In fact, it would be surprising if Firth’s performance in the film is the only one recognized this upcoming awards season. While “The King’s Speech” teeters into corny territory at times, it’s the kind of corny we don’t mind, mostly because actors like Firth, Geoffrey Rush and Helena Bonham Carter make it work. And, they do not only make it work, they make it delightful.
King George VI (Colin Firth) was known as Bertie to his family… and his speech therapist. The son of King George V (Michael Gambon) and the brother of King Edward VIII (Guy Pearce) struggled with a speech impediment his entire life. His stammer impinged on his public duties as Duke of York and the idea of ever becoming King seemed like an impossibility, but after the death of his father and his brother’s scandalous renunciation of the throne it not only becomes a possibility, but a reality.
After seeing several speech therapists with impeccable credentials, Bertie’s wife Elizabeth (Helena Bonham Carter) finds a modest, avant-garde-ish Australian speech expert named Lionel Logue (Geoffrey Rush).

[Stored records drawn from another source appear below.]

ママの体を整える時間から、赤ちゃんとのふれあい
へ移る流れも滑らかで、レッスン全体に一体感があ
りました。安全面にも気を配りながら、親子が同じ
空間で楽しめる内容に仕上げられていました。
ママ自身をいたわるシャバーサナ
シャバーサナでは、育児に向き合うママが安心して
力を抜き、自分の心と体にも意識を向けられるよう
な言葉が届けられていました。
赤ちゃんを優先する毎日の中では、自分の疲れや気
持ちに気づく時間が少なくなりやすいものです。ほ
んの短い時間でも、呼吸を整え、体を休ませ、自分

While leaping into an alternative, pseudo-psychological treatment curriculum the two men stumble upon an unlikely friendship.
“The King’s Speech,” directed by Tom Hooper (“The Damned United”), is heartwarming at times, often very funny, but the film’s liveliness comes from the chemistry between Firth and Rush. Firth is fantastic as Bertie. The stammering alone is physically difficult to do, but he owns it to the point where you can feel the tautness in his jaw and in his eyes. He not only becomes the man with a speech impediment, he becomes the member of the Royal Family, the loving father and husband that harbors fear, insecurity and shame.
Geoffrey Rush is enchanting as the sharp and strange therapist, but the together Firth and Rush are never boring. Their exchanges, with Bertie’s temper and Logue’s passion, are always entertaining and spirited. For that, a lot of credit must also go to writer David Seidler, who having grown up with speech impediment, idolized King George VI as a boy.
Helena Bonham Carter exhibits unwavering strength, as per usual, in her role as Bertie’s beloved wife Elizabeth and Guy Pearce is perfectly egocentric as his fickle brother David (King Edward VIII), rounding out a truly terrific cast—a cast that really makes the film in this case.